BEGIN INPUT DATA

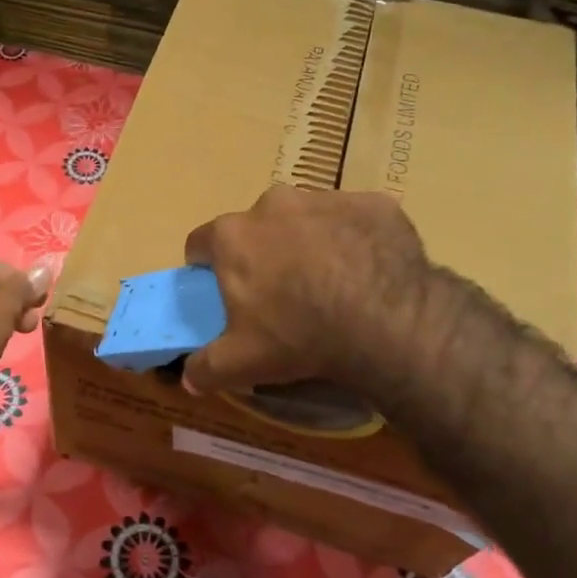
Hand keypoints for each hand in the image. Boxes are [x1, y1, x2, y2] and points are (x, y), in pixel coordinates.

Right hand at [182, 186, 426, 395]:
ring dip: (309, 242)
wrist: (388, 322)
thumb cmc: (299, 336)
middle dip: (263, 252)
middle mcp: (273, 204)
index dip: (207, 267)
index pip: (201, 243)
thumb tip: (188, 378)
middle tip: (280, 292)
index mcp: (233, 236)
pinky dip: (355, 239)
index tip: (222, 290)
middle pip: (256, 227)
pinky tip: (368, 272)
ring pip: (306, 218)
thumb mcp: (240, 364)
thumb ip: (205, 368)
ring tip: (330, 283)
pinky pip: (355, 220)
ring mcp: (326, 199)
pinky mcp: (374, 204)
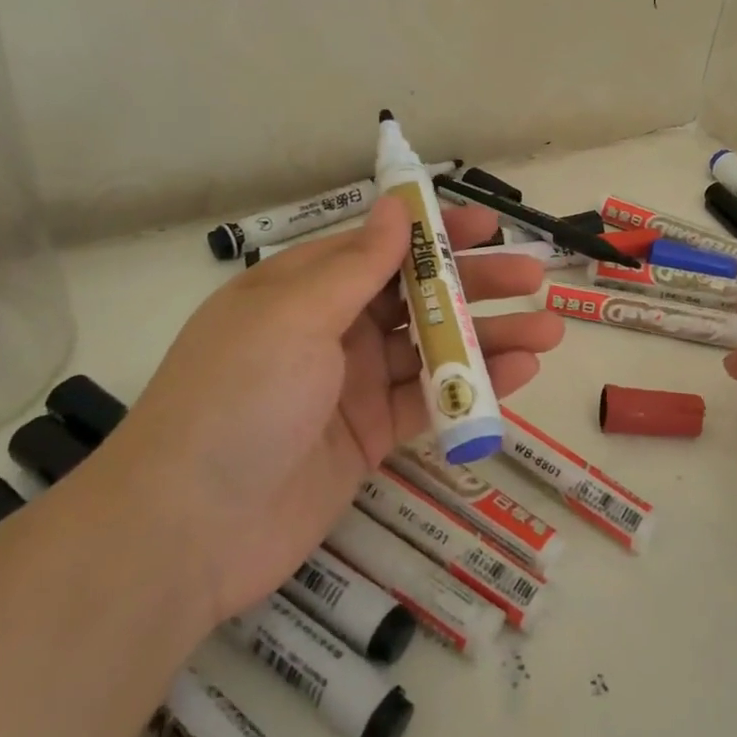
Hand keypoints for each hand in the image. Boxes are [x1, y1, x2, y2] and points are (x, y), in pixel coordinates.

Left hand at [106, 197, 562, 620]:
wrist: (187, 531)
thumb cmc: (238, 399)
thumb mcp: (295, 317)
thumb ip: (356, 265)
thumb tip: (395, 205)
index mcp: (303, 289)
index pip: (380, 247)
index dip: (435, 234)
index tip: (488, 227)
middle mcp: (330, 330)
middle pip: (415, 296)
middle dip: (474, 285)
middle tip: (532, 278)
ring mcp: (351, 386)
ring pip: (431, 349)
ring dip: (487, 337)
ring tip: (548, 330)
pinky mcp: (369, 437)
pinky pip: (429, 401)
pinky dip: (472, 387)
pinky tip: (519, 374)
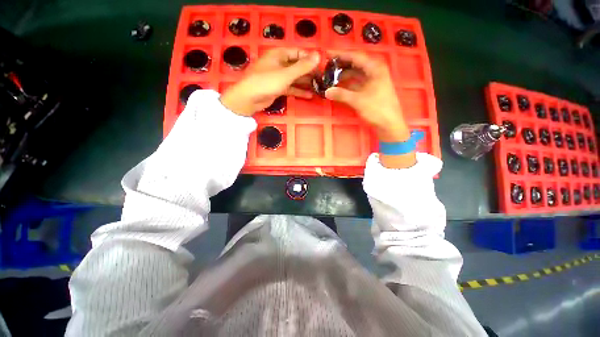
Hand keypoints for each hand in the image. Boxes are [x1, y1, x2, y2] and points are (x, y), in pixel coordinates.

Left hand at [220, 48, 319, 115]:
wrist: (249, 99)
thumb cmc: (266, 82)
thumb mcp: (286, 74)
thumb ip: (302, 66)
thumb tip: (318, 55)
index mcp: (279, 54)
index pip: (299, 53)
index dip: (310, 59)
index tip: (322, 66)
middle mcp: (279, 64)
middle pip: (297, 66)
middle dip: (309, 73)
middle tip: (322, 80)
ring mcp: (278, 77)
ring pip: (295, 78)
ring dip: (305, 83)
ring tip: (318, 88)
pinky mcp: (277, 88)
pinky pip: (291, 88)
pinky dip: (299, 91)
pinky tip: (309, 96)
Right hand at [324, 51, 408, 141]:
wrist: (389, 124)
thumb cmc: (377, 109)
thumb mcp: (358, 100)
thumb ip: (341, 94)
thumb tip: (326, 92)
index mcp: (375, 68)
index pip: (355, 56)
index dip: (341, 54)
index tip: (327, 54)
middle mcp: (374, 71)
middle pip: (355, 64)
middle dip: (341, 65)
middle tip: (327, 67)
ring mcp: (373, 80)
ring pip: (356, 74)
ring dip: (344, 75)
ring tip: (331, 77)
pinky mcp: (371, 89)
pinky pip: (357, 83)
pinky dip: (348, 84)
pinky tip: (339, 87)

END INPUT DATA

▸ **EXERCISE REQUIREMENTS**
Retype the data above exactly. Do not carry over any images.

▸ **WRITTEN ANSWER**
Hand keypoints for each hand in the image. Boxes are [x1, y1, x2, y2] and points are (x, y), in pixel coordinates.

Right hand at [182, 186, 426, 395]:
ring dip: (309, 242)
wrist: (388, 322)
thumb cmc: (299, 336)
middle dip: (263, 252)
middle mcp: (273, 204)
index dip: (207, 267)
index pip: (201, 243)
thumb tip: (188, 378)
middle tip: (280, 292)
index mcp: (233, 236)
pinky dip: (355, 239)
index tip: (222, 290)
middle pip: (256, 227)
pinky tip: (368, 272)
ring pip: (306, 218)
thumb mcp: (240, 364)
thumb ip: (205, 368)
ring tip: (330, 283)
pinky pip: (355, 220)
ring mcp: (326, 199)
pinky mcp: (374, 204)
Hand keypoints for each hand in the image. Boxes are [x1, y1, x2, y2] and points are (x, y), in pixel coordinates.

Left hand at [106, 197, 562, 620]:
wrist: (187, 531)
thumb cmc: (238, 399)
thumb mcp: (295, 317)
thumb ip: (356, 265)
thumb tip: (395, 205)
index mcp: (303, 289)
index pip: (380, 247)
index dip: (435, 234)
index tip: (488, 227)
middle mcp: (330, 330)
middle pip: (415, 296)
middle dip: (474, 285)
middle tip: (532, 278)
ring mcp: (351, 386)
ring pip: (431, 349)
ring dip: (487, 337)
ring tip: (548, 330)
pinky mcp: (369, 437)
pinky pip: (429, 401)
pinky dip: (472, 387)
pinky tip: (519, 374)
Hand keypoints for each hand in the image. Boxes are [x1, y1, x2, y2] and points are (x, y), in pixel coordinates.

Left hand at [220, 48, 319, 115]:
wrist: (249, 99)
thumb cmc: (266, 82)
thumb mcp: (286, 74)
thumb ip: (302, 66)
thumb tip: (318, 55)
index mcp: (279, 54)
index pip: (299, 53)
index dip: (310, 59)
index tip: (322, 66)
middle mcp: (279, 64)
middle pip: (297, 66)
middle dip: (309, 73)
middle tip: (322, 80)
ring mcp: (278, 77)
ring pip: (295, 78)
ring dip: (305, 83)
ring tip: (318, 88)
pinky mcp: (277, 88)
pinky pip: (291, 88)
pinky dip: (299, 91)
pinky tip: (309, 96)
Right hand at [324, 51, 408, 141]:
wrist: (389, 124)
thumb cmc: (377, 109)
thumb mcp: (358, 100)
thumb ip: (341, 94)
thumb tip: (326, 92)
index mcp: (375, 68)
index pip: (355, 56)
index dip: (341, 54)
index tip: (327, 54)
middle mcp: (374, 71)
middle pip: (355, 64)
middle dip: (341, 65)
middle tip: (327, 67)
ring mcp: (373, 80)
ring pip: (356, 74)
ring dip: (344, 75)
ring tip: (331, 77)
pinky mcp: (371, 89)
pinky pip: (357, 83)
pinky dip: (348, 84)
pinky tip: (339, 87)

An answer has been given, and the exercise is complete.